- [EXERCISE DETAILS]
Can you write out the material below again with "Toggle Dropdown" changed to "Open Menu", keeping all other text the same and leaving out the pictures?

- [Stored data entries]
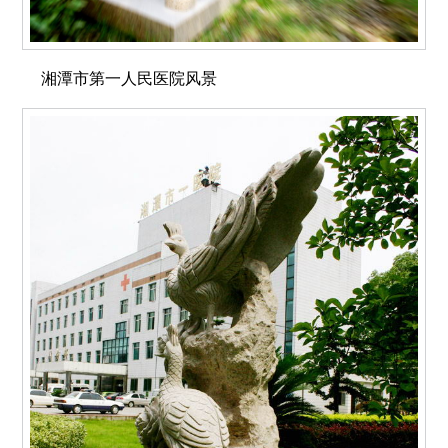
湘潭市第一人民医院风景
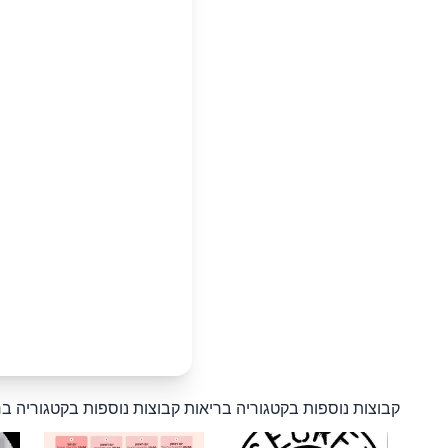
קבוצות נוספות בקטגוריה בריאות
קבוצות נוספות בקטגוריה בר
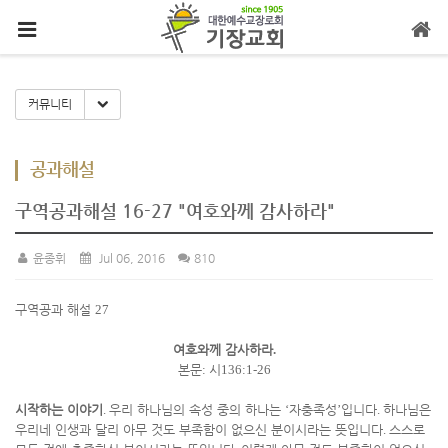
메뉴 건너뛰기
Toggle Dropdown
커뮤니티
공과해설
구역공과해설 16-27 "여호와께 감사하라"
윤종휘
Jul 06, 2016
810
구역공과 해설
27
여호와께 감사하라
.
본문
:
시
136:1-26
시작하는 이야기
.
우리 하나님의 속성 중의 하나는
‘
자충족성
’
입니다
.
하나님은
우리네 인생과 달리 아무 것도 부족함이 없으신 분이시라는 뜻입니다
.
스스로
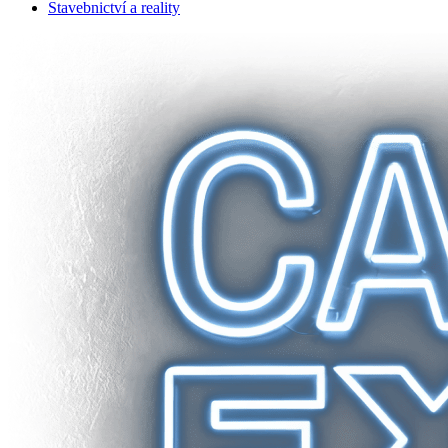
Stavebnictví a reality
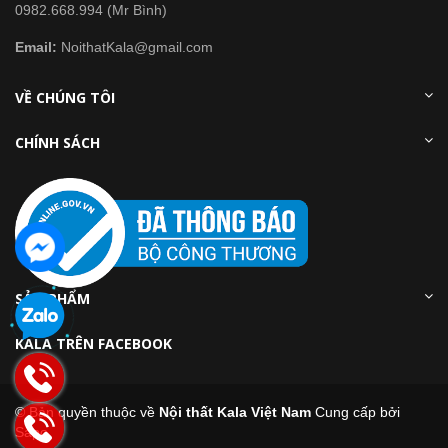
0982.668.994 (Mr Bình)
Email:
NoithatKala@gmail.com
VỀ CHÚNG TÔI
CHÍNH SÁCH
SẢN PHẨM
KALA TRÊN FACEBOOK
© Bản quyền thuộc về
Nội thất Kala Việt Nam
Cung cấp bởi
Sapo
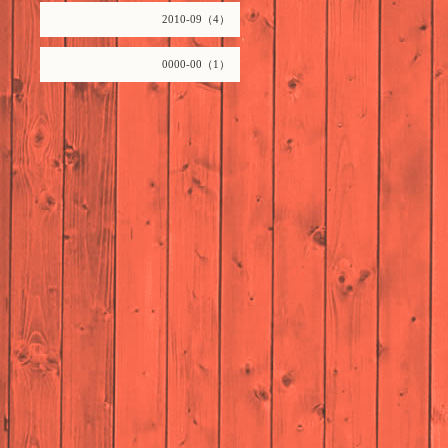
2010-09（4）
0000-00（1）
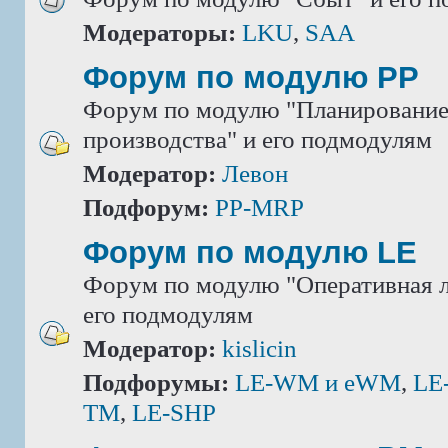
Модераторы:
LKU
,
SAA
Форум по модулю РР
Форум по модулю "Планировани
производства" и его подмодулям
Модератор:
Левон
Подфорум:
PP-MRP
Форум по модулю LE
Форум по модулю "Оперативная л
его подмодулям
Модератор:
kislicin
Подфорумы:
LE-WM и eWM
,
LE
TM
,
LE-SHP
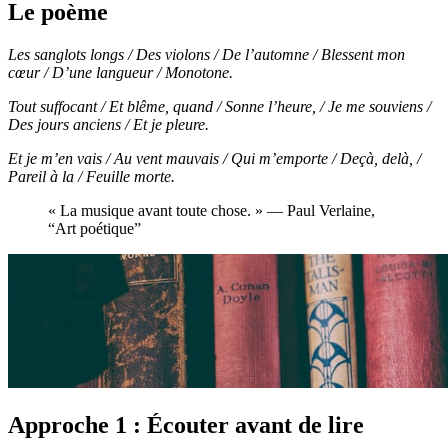
Le poème
Les sanglots longs / Des violons / De l’automne / Blessent mon
cœur / D’une langueur / Monotone.
Tout suffocant / Et blême, quand / Sonne l’heure, / Je me souviens /
Des jours anciens / Et je pleure.
Et je m’en vais / Au vent mauvais / Qui m’emporte / Deçà, delà, /
Pareil à la / Feuille morte.
« La musique avant toute chose. » — Paul Verlaine,
“Art poétique”
Approche 1 : Écouter avant de lire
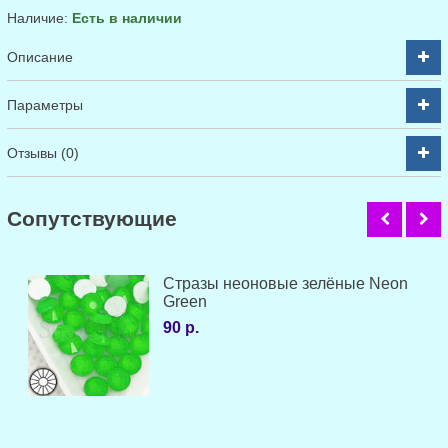
Наличие:
Есть в наличии
Описание
Параметры
Отзывы (0)
Cопутствующие
Стразы неоновые зелёные Neon
Green
90 р.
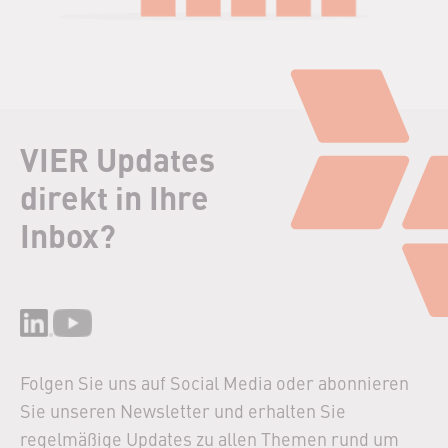
VIER Updates
direkt in Ihre
Inbox?
Folgen Sie uns auf Social Media oder abonnieren
Sie unseren Newsletter und erhalten Sie
regelmäßige Updates zu allen Themen rund um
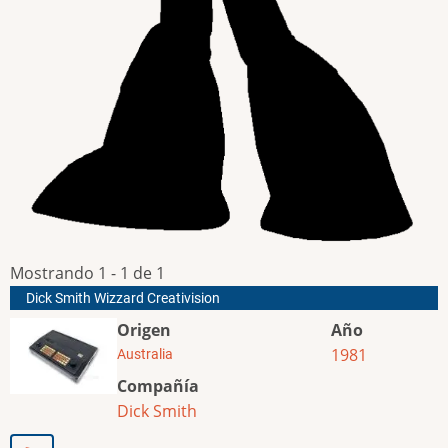
Mostrando 1 - 1 de 1
Dick Smith Wizzard Creativision
Origen
Año
1981
Australia
Compañía
Dick Smith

- [REPLY]
湘潭市第一人民医院风景
קבוצות נוספות בקטגוריה בריאות
קבוצות נוספות בקטגוריה בר
메뉴 건너뛰기
Open Menu
커뮤니티
공과해설
구역공과해설 16-27 "여호와께 감사하라"
윤종휘
Jul 06, 2016
810
구역공과 해설
27
여호와께 감사하라
.
본문
:
시
136:1-26
시작하는 이야기
.
우리 하나님의 속성 중의 하나는
‘
자충족성
’
입니다
.
하나님은
우리네 인생과 달리 아무 것도 부족함이 없으신 분이시라는 뜻입니다
.
스스로
Stavebnictví a reality
0982.668.994 (Mr Bình)
Email:
NoithatKala@gmail.com
VỀ CHÚNG TÔI
CHÍNH SÁCH
SẢN PHẨM
KALA TRÊN FACEBOOK
© Bản quyền thuộc về
Nội thất Kala Việt Nam
Cung cấp bởi
Sapo
2010-09（4）
0000-00（1）
Модераторы:
LKU
,
SAA
Форум по модулю РР
Форум по модулю "Планировани
производства" и его подмодулям
Модератор:
Левон
Подфорум:
PP-MRP
Форум по модулю LE
Форум по модулю "Оперативная л
его подмодулям
Модератор:
kislicin
Подфорумы:
LE-WM и eWM
,
LE
TM
,
LE-SHP
Le poème
Les sanglots longs / Des violons / De l’automne / Blessent mon
cœur / D’une langueur / Monotone.
Tout suffocant / Et blême, quand / Sonne l’heure, / Je me souviens /
Des jours anciens / Et je pleure.
Et je m’en vais / Au vent mauvais / Qui m’emporte / Deçà, delà, /
Pareil à la / Feuille morte.
« La musique avant toute chose. » — Paul Verlaine,
“Art poétique”
Approche 1 : Écouter avant de lire
Наличие:
Есть в наличии
Описание
Параметры
Отзывы (0)
Cопутствующие
Стразы неоновые зелёные Neon
Green
90 р.
VIER Updates
direkt in Ihre
Inbox?
Folgen Sie uns auf Social Media oder abonnieren
Sie unseren Newsletter und erhalten Sie
regelmäßige Updates zu allen Themen rund um
Mostrando 1 - 1 de 1
Dick Smith Wizzard Creativision
Origen
Año
1981
Australia
Compañía
Dick Smith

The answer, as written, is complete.